Das lange Warten auf einen Neuanfang
Geflüchteter afghanischer Arzt noch immer im Auffanglager – Kampf mit der Bürokratie
Westerstede – Das Bild von verzweifelten Menschen, die nach der Machtübernahme der Taliban aus Afghanistan flüchten wollten, hat sich im Gedächtnis eingebrannt. Einer von ihnen, der Kabul buchstäblich in letzter Minute mit einer Militärmaschine verlassen hat, ist der Arzt S. H. (Name aus Sicherheitsgründen nicht genannt) mit seiner Frau und den beiden kleinen Kindern. Er gehört zu einer Gruppe von Militärärzten, die in den vergangenen Jahren in Bundeswehrkrankenhäusern in Deutschland gearbeitet haben und sich nach der dramatischen Evakuierungsaktion durch die Bundeswehr nun mit ihren Familien in einer Aufnahmeeinrichtung in Soest/Nordrhein-Westfalen befinden.
■ Enge Kontakte
S.H. hatte nach einem mehrmonatigen Sprachkursus im Bundeswehrkrankenhaus Westerstede gearbeitet und hier enge Kontakte aufgebaut. Mithilfe eines Unterstützerkreises hatte er es gerade noch rechtzeitig auf die Liste für die Ausreise aus Afghanistan geschafft, darüber hinaus wurde auch alles für eine Aufnahme im Ammerland vorbereitet. Der Landkreis hatte hierbei seine Hilfe angeboten.
■ Die Angst ist groß
Seit dem 24. August befindet sich die geflüchtete Familie gemeinsam in dem Auffanglager in Soest. Und was ist seither passiert? Nicht viel. Ihnen wurde am 9. September in einem Schreiben des Bundesamtes für Asyl und Flüchtlinge (BAMF) eine Prüfung der Aufnahme nach Paragraf 22 angekündigt. Damit wären sie den Ortskräften gleichgestellt und müssten nicht ein langwieriges Asylverfahren mit ungewissem Ausgang durchlaufen. Und sie könnten von Anfang
an arbeiten und dort wohnen, wo sie bereits Kontakte haben. Alle Dokumente, Verträge mit der Bundeswehr und Anträge wurden eingereicht. Den Betroffenen läuft die Zeit davon, denn das Visum gilt nur drei Monate.
Der Druck ist groß, auch die Angst. Denn mittlerweile erhalten geflüchtete Familien auch Mitteilungen und Fotos von misshandelten Angehörigen zu Hause, die aufgrund dieser engen Verbindungen zur deutschen Bundeswehr gequält werden. Ein Mann berichtete beispielsweise, dass sein in Afghanistan verbliebener Bruder geschlagen, am Kopf verletzt und gezwungen wurde, Fotos seines geflüchteten Bruders zu essen.
■ Zuständigkeit unklar
Lange war nicht klar: Wann kommt eine Entscheidung zustande und wer ist zuständig?
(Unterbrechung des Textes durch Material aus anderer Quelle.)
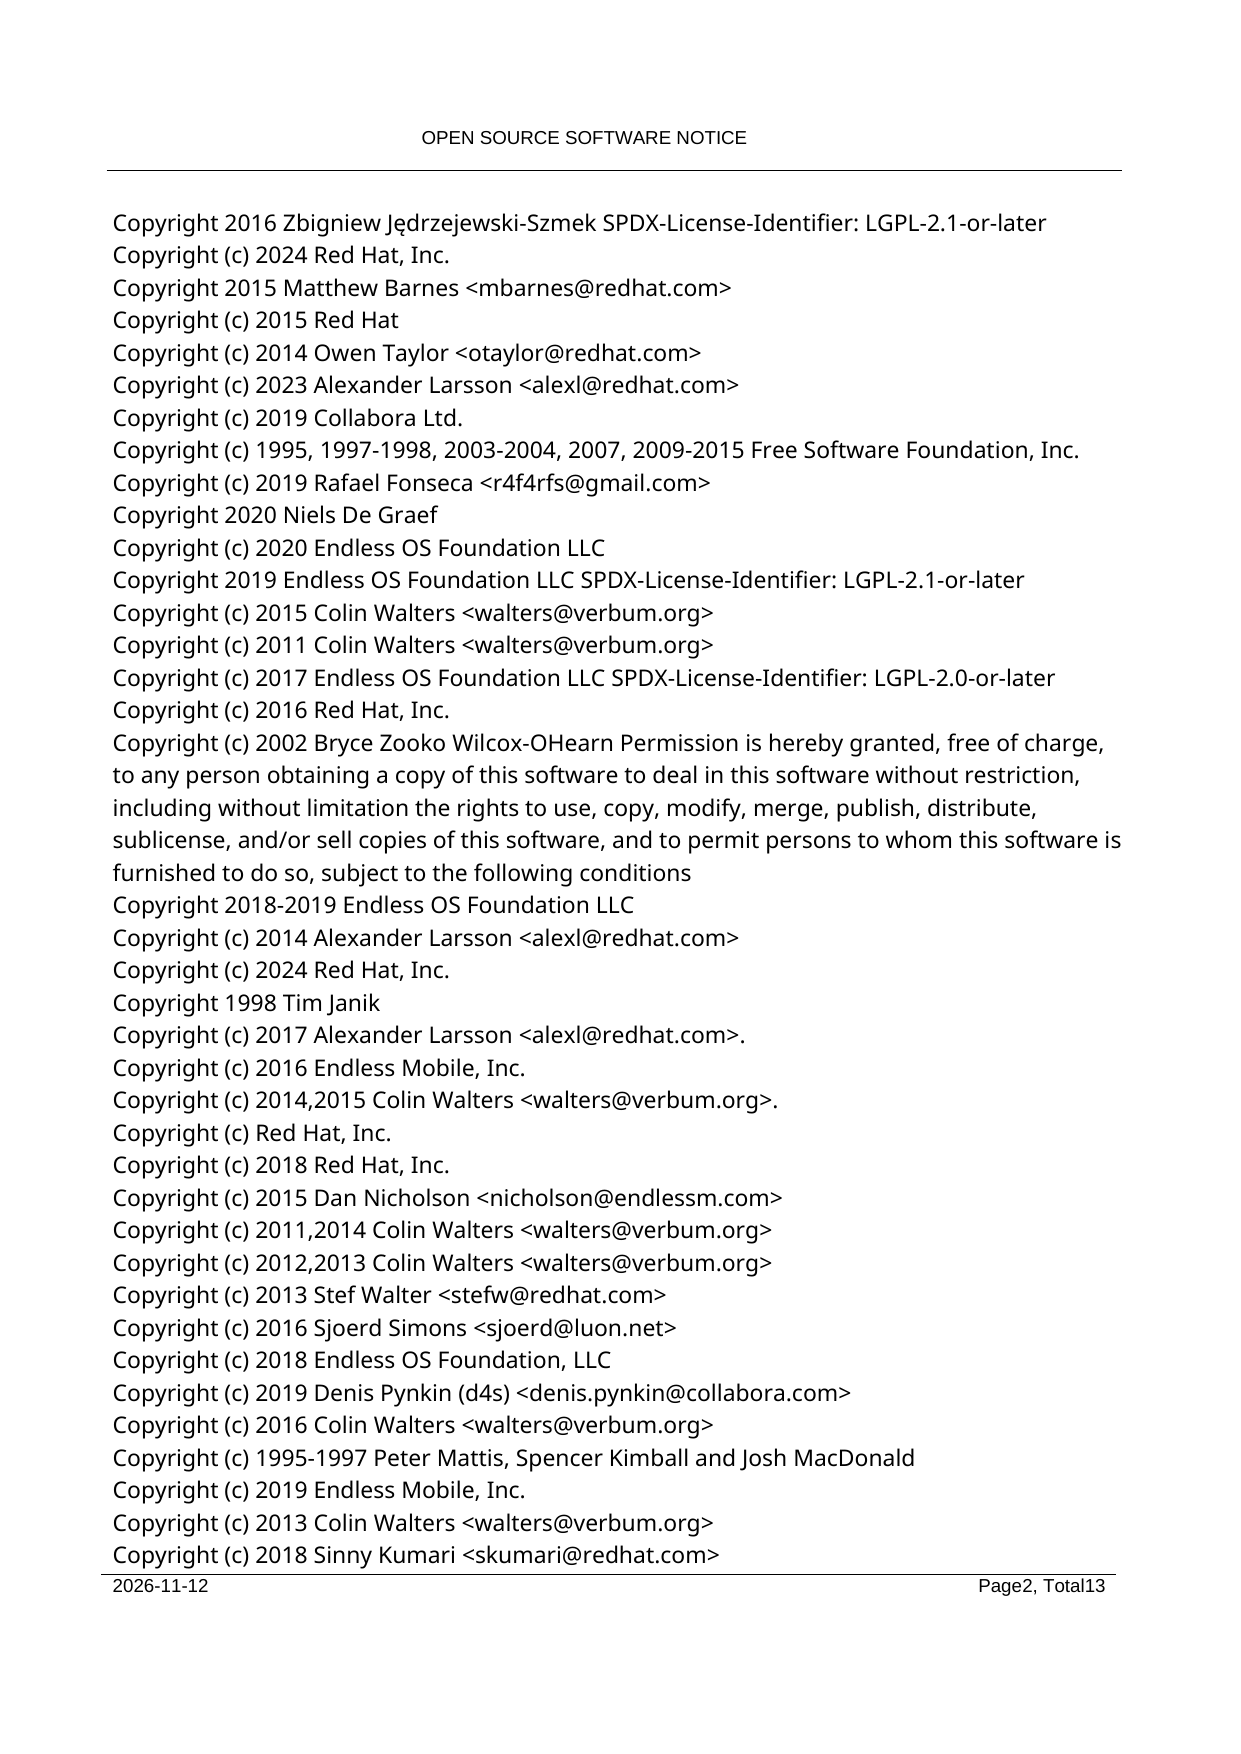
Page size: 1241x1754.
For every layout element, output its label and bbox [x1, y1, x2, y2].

text [112, 206, 1128, 1571]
An dieser Frage verzweifelten auch schon die Unterstützer aus den verschiedenen deutschen Bundeswehrkrankenhäusern, die sich ja eigentlich mit Formularen und bürokratischen Hindernissen auskennen.
Auf Anfrage dieser Zeitung hieß es vonseiten des Bundesamtes für Asyl und Flüchtlinge, die Entscheidung sei getroffen worden – nämlich dass zumindest im Fall des früheren Westersteder Gastarztes keine Aufnahme nach Paragraf 22 erfolgen könne, weil dieser nicht auf der entscheidenden Liste stehe.
■ Noch eine Möglichkeit
Der Familie bleibt jetzt nur noch die Möglichkeit, einen Asylantrag zu stellen. Warum die Bundeswehr mit großem Engagement und nach vorheriger Prüfung die Gruppe unter Militärschutz in den Kabuler Flughafen gebracht hat, Gastärzten jetzt aber die Anerkennung verweigert wird, erschließt sich dem Unterstützerkreis nicht. Die Helfer haben den Eindruck, dass die Geflüchteten durch alle Raster fallen, weil sie weder als Ortskraft noch als Menschenrechtler gelten. S.H. übt sich derweil in Geduld und hofft darauf, dass er endlich mit seiner kleinen Familie das Auffanglager verlassen kann, um im Ammerland Fuß zu fassen.